The UK student finance system is currently under visible Public pressure. The National Union of Students has publicly criticised the government, staging protests and using “loan shark” language against the Chancellor, Rachel Reeves, in response to repayment threshold freezes and ongoing interest concerns. All three pillars exist, but the relationships between them are strained.

What is missing right now

Leaders ↔ Public: Many graduates report that the system feels like a stealth tax, and that the original Public messaging did not match lived reality. When Leaders defend the system primarily with technical arguments or fiscal necessity, while the Public is experiencing anxiety and perceived unfairness, legitimacy erodes. In a triangle, Leaders do not only defend. Leaders also reframe, clarify trade-offs, and renew consent. If the only channel for Public feedback is outrage or protest, then the triangle is already failing.

Institutions ↔ Public: Operational Institutions such as the Student Loans Company and HMRC can enforce repayment through PAYE, but enforcement is not the same as legitimacy.
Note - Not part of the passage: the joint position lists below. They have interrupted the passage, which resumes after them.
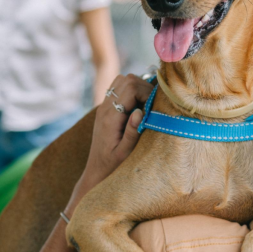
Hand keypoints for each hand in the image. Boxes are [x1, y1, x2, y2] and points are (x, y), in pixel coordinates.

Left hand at [71, 74, 153, 206]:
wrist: (96, 172)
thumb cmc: (113, 166)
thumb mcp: (125, 153)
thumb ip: (132, 132)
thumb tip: (139, 111)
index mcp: (110, 117)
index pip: (130, 88)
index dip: (147, 92)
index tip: (156, 106)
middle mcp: (104, 108)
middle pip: (127, 79)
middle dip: (144, 87)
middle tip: (154, 105)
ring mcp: (103, 107)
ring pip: (122, 81)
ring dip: (137, 87)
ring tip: (147, 105)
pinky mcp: (105, 109)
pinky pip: (119, 89)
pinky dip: (131, 91)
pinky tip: (139, 107)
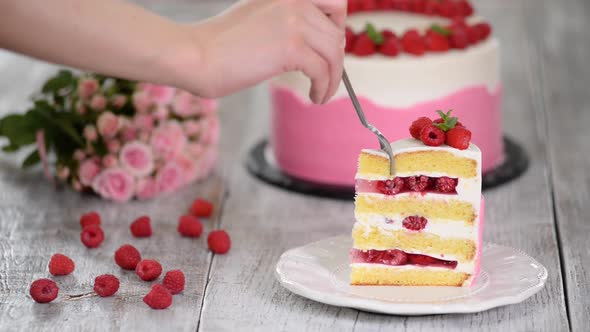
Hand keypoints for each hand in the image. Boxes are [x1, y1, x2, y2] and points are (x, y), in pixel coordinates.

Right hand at [180, 0, 346, 103]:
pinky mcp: (291, 47)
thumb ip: (284, 23)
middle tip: (327, 77)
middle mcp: (293, 1)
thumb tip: (312, 45)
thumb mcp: (257, 20)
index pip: (334, 1)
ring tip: (323, 94)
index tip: (331, 48)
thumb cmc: (217, 45)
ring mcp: (293, 22)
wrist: (195, 55)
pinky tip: (315, 97)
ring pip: (334, 53)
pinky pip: (323, 71)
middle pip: (337, 32)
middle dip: (336, 59)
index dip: (338, 25)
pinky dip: (324, 88)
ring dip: (333, 78)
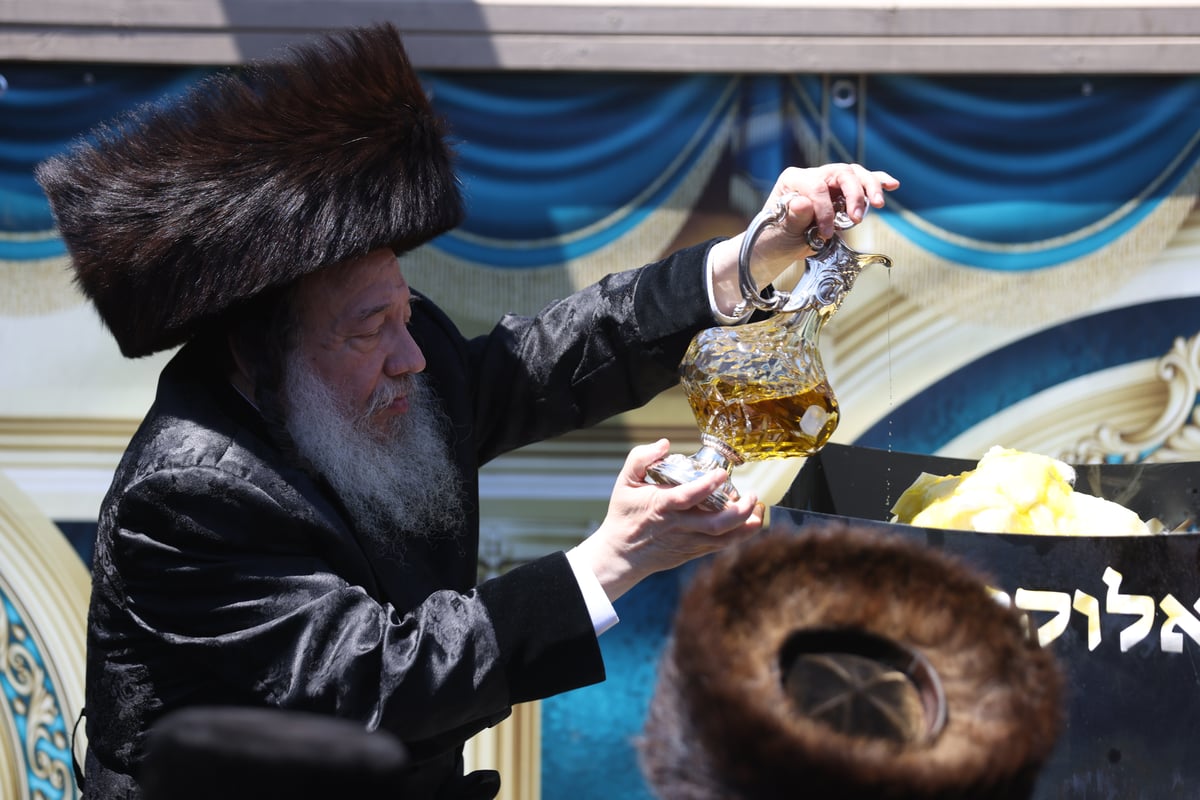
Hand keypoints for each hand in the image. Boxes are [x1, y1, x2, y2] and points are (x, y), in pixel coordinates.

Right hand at [573, 439, 764, 602]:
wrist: (622, 554)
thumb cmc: (625, 515)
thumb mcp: (625, 481)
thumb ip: (641, 458)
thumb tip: (665, 444)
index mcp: (661, 506)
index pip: (687, 497)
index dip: (707, 486)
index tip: (722, 474)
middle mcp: (679, 526)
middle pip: (715, 523)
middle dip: (740, 510)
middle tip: (751, 494)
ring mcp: (689, 541)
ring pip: (724, 538)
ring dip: (747, 525)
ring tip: (758, 508)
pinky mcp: (694, 551)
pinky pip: (722, 545)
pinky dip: (740, 535)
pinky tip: (750, 522)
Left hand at [709, 163, 899, 315]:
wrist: (778, 244)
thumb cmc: (776, 238)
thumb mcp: (779, 234)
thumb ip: (792, 218)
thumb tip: (803, 203)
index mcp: (793, 180)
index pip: (816, 186)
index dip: (824, 209)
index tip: (825, 233)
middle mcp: (812, 175)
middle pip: (841, 173)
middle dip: (853, 195)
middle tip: (857, 219)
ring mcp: (828, 181)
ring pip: (854, 174)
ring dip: (870, 187)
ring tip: (879, 204)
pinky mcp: (840, 190)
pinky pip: (861, 181)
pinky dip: (877, 182)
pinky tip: (893, 185)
Many borrowers do not receive simple, personalised explanations of likely lifetime repayments, likely write-off outcomes, and the effect of interest and threshold changes across different income paths. When the Public cannot easily understand the system that shapes decades of their life, trust degrades and misinformation fills the gap.
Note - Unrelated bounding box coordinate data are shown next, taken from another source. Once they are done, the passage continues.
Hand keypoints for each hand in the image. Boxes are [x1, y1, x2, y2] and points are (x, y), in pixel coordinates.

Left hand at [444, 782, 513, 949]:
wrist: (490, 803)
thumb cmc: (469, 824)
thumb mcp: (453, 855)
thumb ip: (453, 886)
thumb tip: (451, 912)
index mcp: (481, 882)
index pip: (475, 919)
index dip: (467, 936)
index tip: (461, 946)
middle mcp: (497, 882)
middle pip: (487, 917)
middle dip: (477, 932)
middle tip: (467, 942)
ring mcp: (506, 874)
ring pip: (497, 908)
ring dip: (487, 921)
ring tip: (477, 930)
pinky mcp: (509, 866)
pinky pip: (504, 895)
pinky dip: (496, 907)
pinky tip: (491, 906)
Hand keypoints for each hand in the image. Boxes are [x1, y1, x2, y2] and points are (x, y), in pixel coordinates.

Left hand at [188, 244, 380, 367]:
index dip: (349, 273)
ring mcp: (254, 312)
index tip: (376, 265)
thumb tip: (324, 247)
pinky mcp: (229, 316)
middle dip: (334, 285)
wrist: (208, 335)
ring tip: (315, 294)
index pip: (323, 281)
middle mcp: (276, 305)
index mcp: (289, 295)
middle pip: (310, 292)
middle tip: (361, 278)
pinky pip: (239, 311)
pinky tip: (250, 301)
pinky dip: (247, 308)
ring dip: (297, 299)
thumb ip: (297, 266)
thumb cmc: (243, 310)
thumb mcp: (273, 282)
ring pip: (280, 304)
Leaders ↔ Institutions: The system contains Institutional expertise and long-run forecasts, including official student loan forecasts and parliamentary briefings. But the political system often reacts after pressure peaks, rather than embedding a predictable cycle of review and recalibration. In a functioning triangle, Institutional evidence does not only inform internal analysis. It forces clear political choices that can be explained to the Public. This piece is not arguing for one specific policy lever. It is arguing for a governance design that can sustain whichever policy settlement is chosen. At minimum, that means a regular public ‘settlement cycle’ on student finance, a duty for institutions to provide personalised lifetime‑repayment scenarios, and an independent advisory body that publishes scenarios before ministers tweak thresholds or interest.

Call to action: what the triangle asks of each pillar

If we want reforms that last, each pillar has a job.
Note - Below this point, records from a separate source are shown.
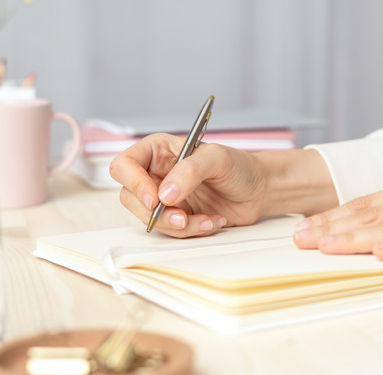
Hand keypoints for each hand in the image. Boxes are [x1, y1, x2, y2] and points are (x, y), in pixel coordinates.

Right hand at [110, 134, 268, 237]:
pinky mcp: (175, 217)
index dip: (134, 183)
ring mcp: (163, 198)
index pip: (124, 165)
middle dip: (156, 213)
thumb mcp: (217, 158)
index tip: (155, 198)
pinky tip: (212, 221)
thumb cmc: (239, 166)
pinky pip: (170, 231)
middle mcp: (155, 174)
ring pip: (149, 219)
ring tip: (207, 219)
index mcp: (157, 151)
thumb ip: (190, 171)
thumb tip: (165, 193)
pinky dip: (191, 231)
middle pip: (130, 197)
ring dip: (178, 225)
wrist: (258, 190)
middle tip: (182, 216)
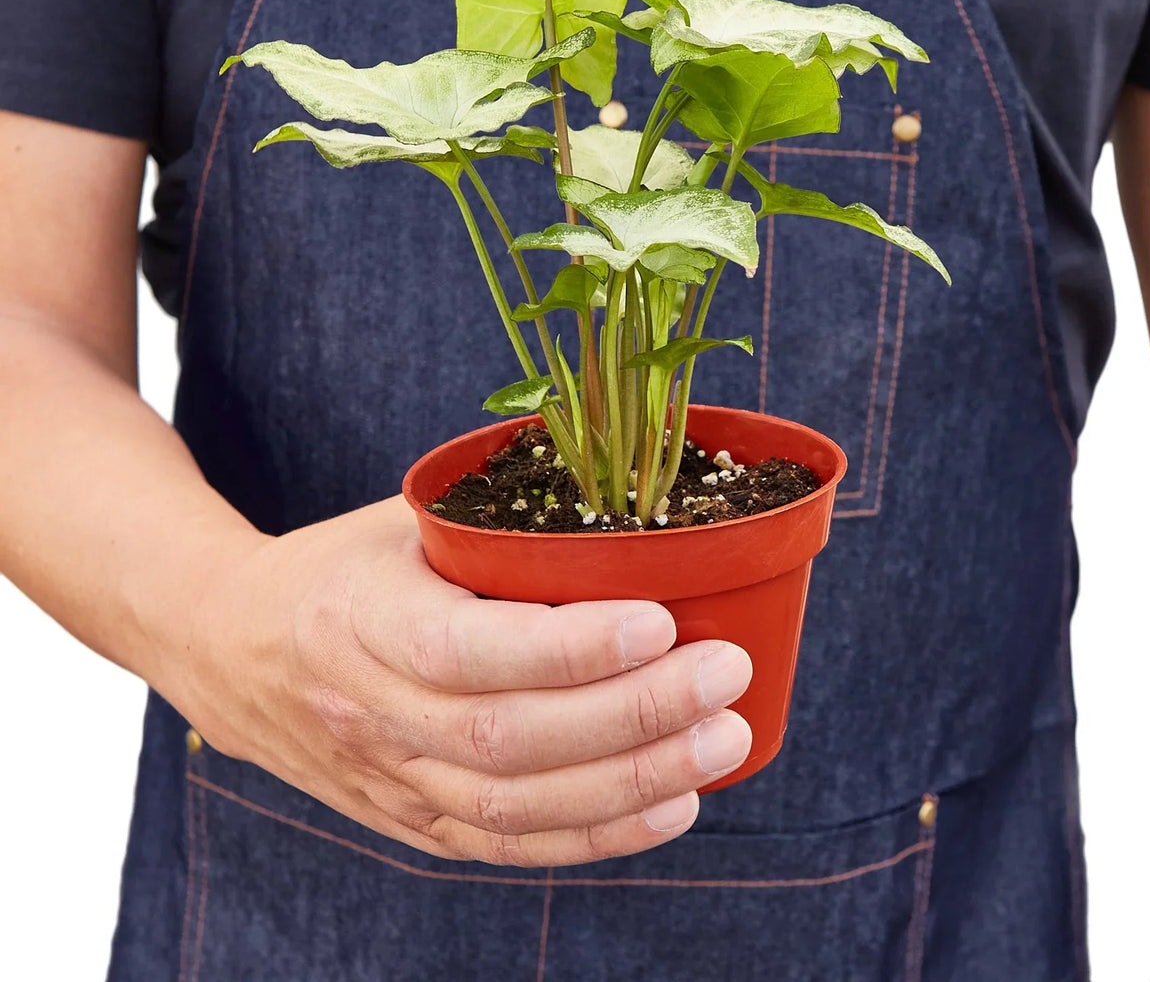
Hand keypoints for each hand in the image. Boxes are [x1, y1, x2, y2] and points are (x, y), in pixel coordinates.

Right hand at [169, 496, 752, 867]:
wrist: (231, 646)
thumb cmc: (341, 566)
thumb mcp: (404, 518)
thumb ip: (500, 517)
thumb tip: (629, 499)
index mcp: (361, 618)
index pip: (469, 650)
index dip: (569, 646)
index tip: (661, 620)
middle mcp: (369, 710)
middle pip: (508, 739)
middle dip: (632, 714)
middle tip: (724, 673)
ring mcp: (388, 778)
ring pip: (516, 804)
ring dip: (633, 781)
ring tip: (723, 738)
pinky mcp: (409, 821)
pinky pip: (508, 844)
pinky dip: (596, 835)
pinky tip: (673, 805)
Leaders: Stop treating Public backlash as noise. It is system feedback. Commit to re-consent, not just defence. Bind your own discretion through transparent rules, not just speeches.

Institutions: Treat legitimacy as part of delivery, not a separate communications task. Make the system explainable to ordinary people. Build interfaces where lived experience can shape redesign without crisis.

Electorate, and the wider Public: Shift from outrage-only participation to structured demand. Demand transparency, demand fairness, and demand predictable review mechanisms. Defend Institutions that behave fairly, and expose those that do not. The end goal is not simply to “win” an argument about student finance. The end goal is to build a system that is governable, explainable, adaptable and sustainable.

Conclusion

Public reform fails not because people lack ideas, courage, or intent, but because change is too often designed linearly rather than structurally. The triangular framework offers a way to see Public change as a design challenge. It forces us to ask: which pillar is missing, which relationship is broken, and what feedback loops are not functioning?

#FixPolitics and related efforts are not anomalies. They are expressions of a deeper truth:

Lasting change is rarely the product of one force acting alone. It is the result of Leaders, Institutions, and the electorate moving together in mutual, reinforcing relationships.

That is the central lesson of this piece. And it is also the invitation. Wherever you find yourself trying to change Public life, do not start by asking only what policy to implement. Start by asking what triangle you have built, and which link is already fraying. If we keep ignoring that triangle, we already know why our next round of reforms will fail.